▸ Source:
- - - - -
I keep thinking I remember a thread from years ago where a lot of this was
hashed out, but I cannot find it.

I seem to remember one point which made sense was that while most functions
with no parameters were reasonably considered static across the entire
statement's execution, RANDOM() needed to be a special case to be useful
for much.  For instance:
   SELECT RANDOM();
would be an obvious way to select a random value, with no ambiguity, while
in either of these two cases:
   SELECT *, RANDOM() FROM t;
   SELECT * FROM t ORDER BY RANDOM() LIMIT 1;
the statements make no sense if RANDOM() is lifted as constant across the
entire execution.  But only in the second case is SQLite really in a
privileged position - in the first case, the client code could trivially
augment the result set with random values, while in the second case SQLite
can internally optimize to return a random subset efficiently.

Now, something like:
   SELECT RANDOM(), * FROM t ORDER BY 1 LIMIT 1;
is ambiguous.  On the one hand, the author's intent seems obvious, to pick
a random row and keep the value used to pick the row.  On the other hand,
you have to stretch a bit to construct a logical reason why the client code
cares what random values were being used by SQLite for this.  Likewise for
using RANDOM() in the WHERE clause - what possible difference could it make
to the client?

Where I think that ends up is a principle-of-least-surprise position.  If a
statement uses RANDOM() in multiple places, each of those should be
independent each time within a row, and also each time across rows.  But
RANDOM() AS r should allow r to be logically consistent when used in a
WHERE clause or ORDER BY.

There is already some precedent for this, because ORDER BY RANDOM() must
internally be holding the random values used fixed during the course of the
sort, rather than regenerating them each time it looks the value up.

-scott


On Thu, Aug 27, 2015 at 4:11 AM, R.Smith <rsmith at rsweb.co.za> wrote:

>
>
> On 2015-08-27 03:03 AM, James K. Lowden wrote:
>
>> On Wed, 26 Aug 2015 13:39:09 +0100
>> Simon Slavin <slavins at bigfraud.org> wrote:
>>
>> On 26 Aug 2015, at 11:27am, tonyp at acm.org wrote:
>>>
>>> Plus, it apparently recognizes if the random() expression in the
>>>> ORDER BY is the same as the SELECT one and again sort correctly
>>>> (without re-evaluating) and without needing an alias.
>>>>
>>> Ah, but I would call /that/ a bug !
>>>
>> I think I can convince you Postgres is right and SQLite is not.  :-)
>> I'll give you 4 reasons:
>>
>> 1.  Theory
>> 2.  Authority
>> 3.  Atomicity
>> 4.  Consistency
>>
>
> Thanks for the informative post, and I do agree with it except for
> specifically the Random() function.
>
> Random() is not a function you use when you expect reproducible results.
> The very nature of the word suggests the opposite.
- - - - -
▸ Material shown:

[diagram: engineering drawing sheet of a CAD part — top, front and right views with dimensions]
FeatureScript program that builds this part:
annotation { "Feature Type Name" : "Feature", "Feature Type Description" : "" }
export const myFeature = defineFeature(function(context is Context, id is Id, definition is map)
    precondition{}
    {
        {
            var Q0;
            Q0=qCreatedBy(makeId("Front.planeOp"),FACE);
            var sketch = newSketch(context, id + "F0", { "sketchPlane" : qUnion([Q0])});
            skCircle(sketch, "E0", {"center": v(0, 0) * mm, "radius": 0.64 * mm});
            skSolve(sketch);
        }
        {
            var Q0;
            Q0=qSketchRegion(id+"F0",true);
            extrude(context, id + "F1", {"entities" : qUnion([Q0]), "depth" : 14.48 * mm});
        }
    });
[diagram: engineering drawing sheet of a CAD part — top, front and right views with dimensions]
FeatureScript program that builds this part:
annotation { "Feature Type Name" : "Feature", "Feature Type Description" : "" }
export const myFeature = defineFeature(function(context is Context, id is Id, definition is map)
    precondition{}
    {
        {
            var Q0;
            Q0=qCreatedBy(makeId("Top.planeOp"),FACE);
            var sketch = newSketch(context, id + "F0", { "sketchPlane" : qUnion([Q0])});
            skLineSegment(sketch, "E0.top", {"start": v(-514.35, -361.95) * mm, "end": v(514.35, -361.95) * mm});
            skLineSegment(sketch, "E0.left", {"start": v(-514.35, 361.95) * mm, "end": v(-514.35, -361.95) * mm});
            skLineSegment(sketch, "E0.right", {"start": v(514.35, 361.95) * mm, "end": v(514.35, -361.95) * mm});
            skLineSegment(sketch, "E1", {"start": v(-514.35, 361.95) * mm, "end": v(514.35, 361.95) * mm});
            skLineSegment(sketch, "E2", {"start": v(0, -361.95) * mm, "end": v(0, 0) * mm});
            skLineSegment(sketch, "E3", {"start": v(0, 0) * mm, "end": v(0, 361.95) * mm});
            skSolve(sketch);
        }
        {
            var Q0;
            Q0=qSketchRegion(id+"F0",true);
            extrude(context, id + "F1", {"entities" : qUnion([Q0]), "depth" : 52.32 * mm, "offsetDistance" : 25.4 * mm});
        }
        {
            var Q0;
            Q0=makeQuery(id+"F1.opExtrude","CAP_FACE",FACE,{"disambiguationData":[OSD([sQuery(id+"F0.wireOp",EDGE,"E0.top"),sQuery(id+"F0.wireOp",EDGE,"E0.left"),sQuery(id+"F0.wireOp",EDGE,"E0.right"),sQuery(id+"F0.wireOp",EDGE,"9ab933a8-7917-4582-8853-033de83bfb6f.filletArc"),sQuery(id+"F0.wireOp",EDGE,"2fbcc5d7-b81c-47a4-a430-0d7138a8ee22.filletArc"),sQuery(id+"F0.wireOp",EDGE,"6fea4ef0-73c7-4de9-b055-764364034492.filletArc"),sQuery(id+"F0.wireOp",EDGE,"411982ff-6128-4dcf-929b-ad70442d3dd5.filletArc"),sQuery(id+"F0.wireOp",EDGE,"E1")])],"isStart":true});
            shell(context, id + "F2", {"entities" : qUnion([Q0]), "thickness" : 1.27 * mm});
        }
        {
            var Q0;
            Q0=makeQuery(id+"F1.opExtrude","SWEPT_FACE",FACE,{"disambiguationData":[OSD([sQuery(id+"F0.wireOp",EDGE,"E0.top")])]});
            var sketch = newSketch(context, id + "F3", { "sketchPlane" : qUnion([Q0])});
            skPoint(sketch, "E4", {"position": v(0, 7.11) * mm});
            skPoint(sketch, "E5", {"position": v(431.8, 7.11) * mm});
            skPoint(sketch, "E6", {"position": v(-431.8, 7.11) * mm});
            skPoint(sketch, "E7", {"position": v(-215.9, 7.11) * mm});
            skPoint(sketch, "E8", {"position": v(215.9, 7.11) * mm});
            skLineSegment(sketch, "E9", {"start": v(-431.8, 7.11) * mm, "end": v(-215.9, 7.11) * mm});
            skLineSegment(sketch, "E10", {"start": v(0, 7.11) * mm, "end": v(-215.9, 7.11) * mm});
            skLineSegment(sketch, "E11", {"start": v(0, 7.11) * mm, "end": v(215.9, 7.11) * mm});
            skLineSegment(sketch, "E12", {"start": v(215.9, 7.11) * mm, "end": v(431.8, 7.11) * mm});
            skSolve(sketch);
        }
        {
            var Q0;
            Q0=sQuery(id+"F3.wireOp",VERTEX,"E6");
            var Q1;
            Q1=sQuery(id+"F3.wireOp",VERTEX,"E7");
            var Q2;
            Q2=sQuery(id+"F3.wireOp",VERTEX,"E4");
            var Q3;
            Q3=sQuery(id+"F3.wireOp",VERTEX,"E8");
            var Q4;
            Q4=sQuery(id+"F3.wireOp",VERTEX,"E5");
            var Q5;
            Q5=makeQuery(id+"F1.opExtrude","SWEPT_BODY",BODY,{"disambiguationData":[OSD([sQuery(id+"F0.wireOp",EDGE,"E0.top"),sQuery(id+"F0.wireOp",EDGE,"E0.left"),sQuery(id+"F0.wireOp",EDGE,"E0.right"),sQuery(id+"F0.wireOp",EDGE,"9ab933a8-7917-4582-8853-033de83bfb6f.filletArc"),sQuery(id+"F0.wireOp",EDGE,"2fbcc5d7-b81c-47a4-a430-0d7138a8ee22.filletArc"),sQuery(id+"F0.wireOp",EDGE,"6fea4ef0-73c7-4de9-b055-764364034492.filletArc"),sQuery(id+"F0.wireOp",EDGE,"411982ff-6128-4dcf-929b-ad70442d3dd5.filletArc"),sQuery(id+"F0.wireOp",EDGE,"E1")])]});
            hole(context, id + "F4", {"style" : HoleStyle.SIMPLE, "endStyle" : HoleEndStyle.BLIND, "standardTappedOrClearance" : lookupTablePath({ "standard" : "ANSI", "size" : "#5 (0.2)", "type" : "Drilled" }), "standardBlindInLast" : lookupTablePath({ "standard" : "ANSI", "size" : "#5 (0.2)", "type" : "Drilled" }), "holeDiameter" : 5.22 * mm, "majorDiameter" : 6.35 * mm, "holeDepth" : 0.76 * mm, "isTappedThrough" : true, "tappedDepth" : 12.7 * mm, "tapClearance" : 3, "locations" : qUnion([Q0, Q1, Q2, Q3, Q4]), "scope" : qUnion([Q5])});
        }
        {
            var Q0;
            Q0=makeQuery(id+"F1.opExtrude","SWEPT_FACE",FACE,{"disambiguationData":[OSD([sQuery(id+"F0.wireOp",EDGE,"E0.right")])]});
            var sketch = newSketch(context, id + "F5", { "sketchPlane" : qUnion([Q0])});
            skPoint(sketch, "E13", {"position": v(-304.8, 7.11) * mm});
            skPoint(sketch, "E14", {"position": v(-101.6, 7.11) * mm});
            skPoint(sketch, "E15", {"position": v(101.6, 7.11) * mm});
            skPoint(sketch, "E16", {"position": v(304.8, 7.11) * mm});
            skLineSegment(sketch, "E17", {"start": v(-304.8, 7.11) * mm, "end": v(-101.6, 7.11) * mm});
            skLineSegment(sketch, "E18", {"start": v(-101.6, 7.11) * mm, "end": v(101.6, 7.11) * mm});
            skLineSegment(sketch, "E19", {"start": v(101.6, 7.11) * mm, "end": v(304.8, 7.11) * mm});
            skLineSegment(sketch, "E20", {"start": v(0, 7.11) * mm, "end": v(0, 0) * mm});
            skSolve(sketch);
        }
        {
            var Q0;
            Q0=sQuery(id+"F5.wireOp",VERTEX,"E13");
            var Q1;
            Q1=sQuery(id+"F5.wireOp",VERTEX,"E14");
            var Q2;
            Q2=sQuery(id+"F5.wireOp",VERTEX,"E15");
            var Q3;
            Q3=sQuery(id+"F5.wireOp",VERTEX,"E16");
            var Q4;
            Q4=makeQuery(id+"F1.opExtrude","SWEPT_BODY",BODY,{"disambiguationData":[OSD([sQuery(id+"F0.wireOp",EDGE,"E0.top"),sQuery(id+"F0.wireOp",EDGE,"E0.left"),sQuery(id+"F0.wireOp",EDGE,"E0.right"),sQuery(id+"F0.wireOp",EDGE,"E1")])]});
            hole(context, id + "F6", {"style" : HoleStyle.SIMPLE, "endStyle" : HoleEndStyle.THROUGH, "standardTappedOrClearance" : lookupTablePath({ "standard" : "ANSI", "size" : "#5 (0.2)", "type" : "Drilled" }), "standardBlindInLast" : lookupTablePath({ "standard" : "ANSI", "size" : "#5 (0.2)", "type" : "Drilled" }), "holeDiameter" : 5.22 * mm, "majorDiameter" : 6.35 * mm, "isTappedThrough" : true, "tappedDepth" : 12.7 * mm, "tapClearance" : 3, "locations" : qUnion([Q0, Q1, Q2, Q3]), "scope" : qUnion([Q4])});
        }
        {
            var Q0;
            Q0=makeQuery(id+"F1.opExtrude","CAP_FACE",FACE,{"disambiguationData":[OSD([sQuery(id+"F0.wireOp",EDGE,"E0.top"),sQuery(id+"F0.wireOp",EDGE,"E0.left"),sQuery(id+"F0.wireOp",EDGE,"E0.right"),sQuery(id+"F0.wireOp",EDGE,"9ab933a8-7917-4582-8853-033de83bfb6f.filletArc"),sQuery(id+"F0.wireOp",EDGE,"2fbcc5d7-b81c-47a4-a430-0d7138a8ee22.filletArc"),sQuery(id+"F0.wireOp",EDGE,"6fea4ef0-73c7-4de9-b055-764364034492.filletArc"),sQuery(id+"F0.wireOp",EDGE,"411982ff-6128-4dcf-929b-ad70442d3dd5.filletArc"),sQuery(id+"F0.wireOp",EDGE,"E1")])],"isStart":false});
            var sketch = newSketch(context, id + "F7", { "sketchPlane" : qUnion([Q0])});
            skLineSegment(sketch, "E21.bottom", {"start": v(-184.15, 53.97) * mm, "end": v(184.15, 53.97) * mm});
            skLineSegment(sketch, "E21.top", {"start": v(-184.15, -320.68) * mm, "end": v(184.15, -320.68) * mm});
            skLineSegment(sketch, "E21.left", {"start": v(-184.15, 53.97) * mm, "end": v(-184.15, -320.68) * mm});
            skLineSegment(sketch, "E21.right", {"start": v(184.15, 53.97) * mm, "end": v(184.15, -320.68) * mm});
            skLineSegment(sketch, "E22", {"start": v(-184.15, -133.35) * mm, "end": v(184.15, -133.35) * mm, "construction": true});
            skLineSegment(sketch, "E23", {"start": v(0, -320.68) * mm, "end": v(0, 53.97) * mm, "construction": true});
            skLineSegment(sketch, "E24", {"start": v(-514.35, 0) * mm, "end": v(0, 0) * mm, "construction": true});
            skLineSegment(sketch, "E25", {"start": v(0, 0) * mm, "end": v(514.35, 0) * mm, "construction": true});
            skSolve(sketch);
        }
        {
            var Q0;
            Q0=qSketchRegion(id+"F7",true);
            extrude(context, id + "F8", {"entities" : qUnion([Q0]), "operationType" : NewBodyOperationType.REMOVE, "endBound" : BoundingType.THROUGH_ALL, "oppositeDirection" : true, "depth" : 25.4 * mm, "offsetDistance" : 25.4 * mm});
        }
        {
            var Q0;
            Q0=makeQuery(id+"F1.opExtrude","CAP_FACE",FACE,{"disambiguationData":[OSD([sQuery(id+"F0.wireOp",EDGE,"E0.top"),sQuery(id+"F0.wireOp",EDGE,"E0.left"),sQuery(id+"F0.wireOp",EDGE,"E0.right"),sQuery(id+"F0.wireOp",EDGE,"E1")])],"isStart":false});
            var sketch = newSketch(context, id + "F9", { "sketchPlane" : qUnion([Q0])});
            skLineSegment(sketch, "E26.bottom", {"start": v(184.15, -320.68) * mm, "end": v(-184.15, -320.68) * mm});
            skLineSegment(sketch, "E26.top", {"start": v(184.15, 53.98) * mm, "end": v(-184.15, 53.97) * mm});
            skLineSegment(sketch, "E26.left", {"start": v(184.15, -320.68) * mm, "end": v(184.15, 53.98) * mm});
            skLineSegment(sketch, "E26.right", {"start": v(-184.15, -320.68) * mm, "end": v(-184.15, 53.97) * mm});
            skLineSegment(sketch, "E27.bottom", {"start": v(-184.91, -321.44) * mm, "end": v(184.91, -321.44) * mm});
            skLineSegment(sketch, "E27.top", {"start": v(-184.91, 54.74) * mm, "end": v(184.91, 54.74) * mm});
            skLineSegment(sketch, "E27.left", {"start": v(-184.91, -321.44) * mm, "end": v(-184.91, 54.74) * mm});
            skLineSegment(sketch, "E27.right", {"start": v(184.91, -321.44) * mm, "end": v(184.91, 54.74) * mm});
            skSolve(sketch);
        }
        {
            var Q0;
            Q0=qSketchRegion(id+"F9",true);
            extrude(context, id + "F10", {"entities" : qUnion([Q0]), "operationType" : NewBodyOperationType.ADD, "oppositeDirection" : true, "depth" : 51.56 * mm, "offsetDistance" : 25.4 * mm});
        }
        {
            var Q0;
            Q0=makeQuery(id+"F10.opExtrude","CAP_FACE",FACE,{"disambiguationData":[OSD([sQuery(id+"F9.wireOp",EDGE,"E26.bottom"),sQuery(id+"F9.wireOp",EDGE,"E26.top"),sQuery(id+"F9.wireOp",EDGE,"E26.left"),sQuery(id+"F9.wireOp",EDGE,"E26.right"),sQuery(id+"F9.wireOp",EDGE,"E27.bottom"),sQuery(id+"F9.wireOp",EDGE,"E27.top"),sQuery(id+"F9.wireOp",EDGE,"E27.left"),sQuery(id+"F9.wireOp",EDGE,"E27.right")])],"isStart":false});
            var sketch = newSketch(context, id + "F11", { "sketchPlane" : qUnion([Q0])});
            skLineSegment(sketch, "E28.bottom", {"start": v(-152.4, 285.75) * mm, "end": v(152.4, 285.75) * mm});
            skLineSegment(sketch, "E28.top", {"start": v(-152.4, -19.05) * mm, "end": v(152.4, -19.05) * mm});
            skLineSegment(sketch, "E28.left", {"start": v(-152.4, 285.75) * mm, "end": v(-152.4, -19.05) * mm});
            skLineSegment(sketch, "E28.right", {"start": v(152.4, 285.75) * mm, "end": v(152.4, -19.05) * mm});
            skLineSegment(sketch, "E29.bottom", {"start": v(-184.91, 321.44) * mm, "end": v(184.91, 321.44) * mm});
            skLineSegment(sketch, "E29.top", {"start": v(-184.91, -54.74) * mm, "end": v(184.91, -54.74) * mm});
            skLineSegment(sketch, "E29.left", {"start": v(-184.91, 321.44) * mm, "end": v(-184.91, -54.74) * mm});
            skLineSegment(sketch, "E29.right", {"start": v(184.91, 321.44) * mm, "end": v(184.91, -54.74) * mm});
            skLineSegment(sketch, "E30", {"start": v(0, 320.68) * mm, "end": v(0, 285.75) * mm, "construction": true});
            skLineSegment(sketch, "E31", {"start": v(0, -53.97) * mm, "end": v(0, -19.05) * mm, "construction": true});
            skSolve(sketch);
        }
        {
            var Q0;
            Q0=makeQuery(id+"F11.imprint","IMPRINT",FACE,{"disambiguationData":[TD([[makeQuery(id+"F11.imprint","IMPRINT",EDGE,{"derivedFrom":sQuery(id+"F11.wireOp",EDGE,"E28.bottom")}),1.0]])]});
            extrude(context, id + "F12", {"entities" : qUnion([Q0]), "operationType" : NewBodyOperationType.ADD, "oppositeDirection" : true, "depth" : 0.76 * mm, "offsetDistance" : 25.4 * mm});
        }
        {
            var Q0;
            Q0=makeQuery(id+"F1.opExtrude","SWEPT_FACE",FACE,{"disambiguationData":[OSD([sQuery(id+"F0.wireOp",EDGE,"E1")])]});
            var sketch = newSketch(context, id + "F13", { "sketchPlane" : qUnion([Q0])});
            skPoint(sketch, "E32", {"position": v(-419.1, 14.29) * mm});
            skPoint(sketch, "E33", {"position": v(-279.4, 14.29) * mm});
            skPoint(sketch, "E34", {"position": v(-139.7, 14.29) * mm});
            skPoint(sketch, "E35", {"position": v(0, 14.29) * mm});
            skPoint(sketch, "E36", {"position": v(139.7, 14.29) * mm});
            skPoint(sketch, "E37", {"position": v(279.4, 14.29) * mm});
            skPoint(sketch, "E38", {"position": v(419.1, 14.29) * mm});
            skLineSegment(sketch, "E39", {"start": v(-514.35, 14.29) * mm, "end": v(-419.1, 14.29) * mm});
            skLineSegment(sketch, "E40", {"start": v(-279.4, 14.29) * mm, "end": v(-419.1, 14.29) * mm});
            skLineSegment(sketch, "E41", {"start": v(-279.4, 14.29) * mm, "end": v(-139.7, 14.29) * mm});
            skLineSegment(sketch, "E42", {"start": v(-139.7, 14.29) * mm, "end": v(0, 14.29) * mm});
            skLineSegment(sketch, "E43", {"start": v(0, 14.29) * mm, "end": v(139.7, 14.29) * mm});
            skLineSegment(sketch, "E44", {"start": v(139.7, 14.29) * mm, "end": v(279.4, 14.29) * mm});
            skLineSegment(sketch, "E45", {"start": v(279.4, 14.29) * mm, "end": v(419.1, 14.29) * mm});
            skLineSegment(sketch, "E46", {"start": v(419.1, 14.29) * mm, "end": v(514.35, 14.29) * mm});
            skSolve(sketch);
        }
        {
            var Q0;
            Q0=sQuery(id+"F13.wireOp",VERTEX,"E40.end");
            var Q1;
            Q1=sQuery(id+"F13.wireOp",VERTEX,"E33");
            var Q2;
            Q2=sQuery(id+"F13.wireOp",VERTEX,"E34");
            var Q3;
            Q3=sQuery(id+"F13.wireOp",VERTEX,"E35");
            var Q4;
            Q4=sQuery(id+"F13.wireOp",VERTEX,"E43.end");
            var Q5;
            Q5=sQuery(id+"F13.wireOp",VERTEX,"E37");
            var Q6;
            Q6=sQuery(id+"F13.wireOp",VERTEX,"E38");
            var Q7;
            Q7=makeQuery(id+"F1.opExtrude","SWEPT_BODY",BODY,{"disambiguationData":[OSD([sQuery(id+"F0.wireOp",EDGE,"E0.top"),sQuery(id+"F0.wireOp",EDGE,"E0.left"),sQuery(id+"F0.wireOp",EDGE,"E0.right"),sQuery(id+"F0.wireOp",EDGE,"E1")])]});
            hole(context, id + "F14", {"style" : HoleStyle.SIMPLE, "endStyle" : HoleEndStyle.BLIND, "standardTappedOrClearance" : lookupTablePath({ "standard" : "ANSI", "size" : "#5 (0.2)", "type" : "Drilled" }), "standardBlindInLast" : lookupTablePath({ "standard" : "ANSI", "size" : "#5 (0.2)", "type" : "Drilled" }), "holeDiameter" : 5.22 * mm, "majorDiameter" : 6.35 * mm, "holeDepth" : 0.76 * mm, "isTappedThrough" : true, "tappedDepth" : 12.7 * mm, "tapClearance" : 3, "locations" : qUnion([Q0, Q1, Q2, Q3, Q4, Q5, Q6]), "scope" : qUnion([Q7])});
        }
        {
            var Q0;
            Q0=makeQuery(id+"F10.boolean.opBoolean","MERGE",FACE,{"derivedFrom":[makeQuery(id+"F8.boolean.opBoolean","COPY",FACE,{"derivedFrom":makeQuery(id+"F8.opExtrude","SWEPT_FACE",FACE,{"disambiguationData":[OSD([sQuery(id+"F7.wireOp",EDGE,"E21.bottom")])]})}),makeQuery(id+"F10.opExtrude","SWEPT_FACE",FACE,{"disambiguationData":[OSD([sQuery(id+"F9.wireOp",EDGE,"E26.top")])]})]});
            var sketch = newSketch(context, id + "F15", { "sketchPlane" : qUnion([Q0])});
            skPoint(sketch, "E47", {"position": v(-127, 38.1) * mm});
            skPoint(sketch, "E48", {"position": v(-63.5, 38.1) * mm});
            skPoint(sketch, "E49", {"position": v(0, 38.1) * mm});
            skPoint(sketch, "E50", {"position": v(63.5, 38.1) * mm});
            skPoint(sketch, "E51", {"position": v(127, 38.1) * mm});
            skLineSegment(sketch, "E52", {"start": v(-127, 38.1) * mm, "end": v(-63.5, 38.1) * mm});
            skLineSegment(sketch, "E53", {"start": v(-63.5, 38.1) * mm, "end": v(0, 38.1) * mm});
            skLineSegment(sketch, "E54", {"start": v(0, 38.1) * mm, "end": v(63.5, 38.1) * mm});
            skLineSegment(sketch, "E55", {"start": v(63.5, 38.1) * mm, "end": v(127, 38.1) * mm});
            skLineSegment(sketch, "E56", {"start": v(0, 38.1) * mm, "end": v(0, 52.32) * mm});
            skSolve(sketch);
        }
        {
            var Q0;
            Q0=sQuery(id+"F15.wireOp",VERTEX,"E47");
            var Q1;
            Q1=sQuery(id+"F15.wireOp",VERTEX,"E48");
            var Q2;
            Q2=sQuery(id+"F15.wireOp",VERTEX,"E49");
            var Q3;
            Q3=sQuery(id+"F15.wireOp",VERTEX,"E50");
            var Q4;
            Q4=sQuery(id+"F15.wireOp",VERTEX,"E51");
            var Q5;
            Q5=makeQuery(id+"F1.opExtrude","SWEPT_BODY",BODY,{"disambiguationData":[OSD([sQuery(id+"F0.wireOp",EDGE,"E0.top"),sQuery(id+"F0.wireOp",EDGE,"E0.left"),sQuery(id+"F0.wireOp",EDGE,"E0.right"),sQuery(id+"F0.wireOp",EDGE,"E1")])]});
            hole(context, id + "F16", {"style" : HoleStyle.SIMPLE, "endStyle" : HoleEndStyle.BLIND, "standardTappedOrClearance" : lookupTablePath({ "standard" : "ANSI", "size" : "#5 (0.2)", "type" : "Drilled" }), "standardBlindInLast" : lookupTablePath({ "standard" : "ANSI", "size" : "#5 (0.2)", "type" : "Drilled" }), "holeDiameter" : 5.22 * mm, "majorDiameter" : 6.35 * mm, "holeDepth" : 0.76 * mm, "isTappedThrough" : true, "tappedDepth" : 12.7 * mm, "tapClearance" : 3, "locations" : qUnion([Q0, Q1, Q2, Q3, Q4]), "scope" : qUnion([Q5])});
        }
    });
- - - - -
▸ Problem set:
A) Output the passage of the post about RANDOM() from "There is already" to "the value up.".
B) Filter the rows down to every line that contains the string "operationType", treating uppercase and lowercase as different.
The post about RANDOM() and the rows were taken from unrelated sources.

▸ Results of the exercise:
A)
There is already some precedent for this, because ORDER BY RANDOM() must
internally be holding the random values used fixed during the course of the
sort, rather than regenerating them each time it looks the value up.

B)
            extrude(context, id + "F8", {"entities" : qUnion([Q0]), "operationType" : NewBodyOperationType.REMOVE, "endBound" : BoundingType.THROUGH_ALL, "oppositeDirection" : true, "depth" : 25.4 * mm, "offsetDistance" : 25.4 * mm});
            extrude(context, id + "F10", {"entities" : qUnion([Q0]), "operationType" : NewBodyOperationType.ADD, "oppositeDirection" : true, "depth" : 51.56 * mm, "offsetDistance" : 25.4 * mm});
            extrude(context, id + "F12", {"entities" : qUnion([Q0]), "operationType" : NewBodyOperationType.ADD, "oppositeDirection" : true, "depth" : 0.76 * mm, "offsetDistance" : 25.4 * mm});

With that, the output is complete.